**Text for analysis**.
****************
One year during the Christmas season, my parents picked up a book at the supermarket that was an inexpensive holiday mish-mash for tiny tots. I don't think they make this sort of thing any more, because it wasn't tied to a breakfast cereal, a Nickelodeon show, or a Disney film. It was just stories, carols, and bits of dubious history and culture with lots and lots of color illustrations.
If I read it today, I suspect the treacle-sweet fiction would make my teeth curl. But when I was five, it was hot stuff. I loved that book so much I took it to bed with me like a teddy bear. There was one story in particular that I read over and over.
In retelling, it's like a Very Special Episode of "The Waltons" with shades of "Little House on the Prairie." The setting was a small town during the Great Depression, and the protagonist was a girl from a large family who had been asked by her parents to do without Christmas presents that year because they simply had no money for them.
The heroine was terrified that this would publicly humiliate her in front of her arch-rival, a Nellie Olsen type who (I remember this so well) had a fur-trimmed coat. (Her parents must have owned the local meth lab.)
****************
**Provided material**.
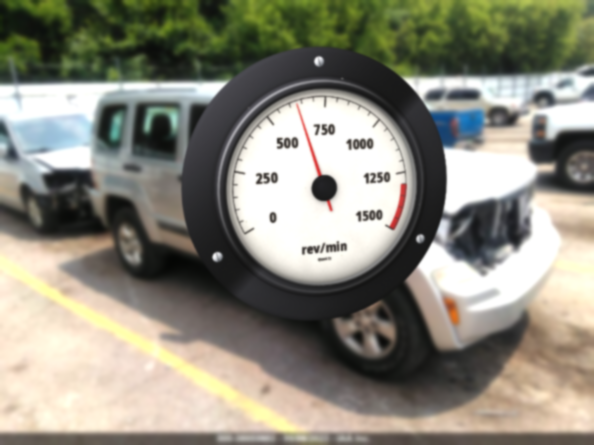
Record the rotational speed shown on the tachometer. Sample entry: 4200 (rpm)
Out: 625 (rpm)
****************
**Questions**.
a - From the essay about the childhood Christmas book, output the stretch from "If I read it" through "over and over." with no changes.
b - Condense the paragraph of the Christmas book essay that begins "In retelling, it's like a Very Special Episode" into a shorter version that keeps its main facts.

**Completed exercise**.
a -
If I read it today, I suspect the treacle-sweet fiction would make my teeth curl. But when I was five, it was hot stuff. I loved that book so much I took it to bed with me like a teddy bear. There was one story in particular that I read over and over.

b - The story resembles a Very Special Episode of "The Waltons" with shades of "Little House on the Prairie." It is set in a small town during the Great Depression. Its protagonist, a girl from a large family, is asked by her parents to go without Christmas presents that year because they have no money for them.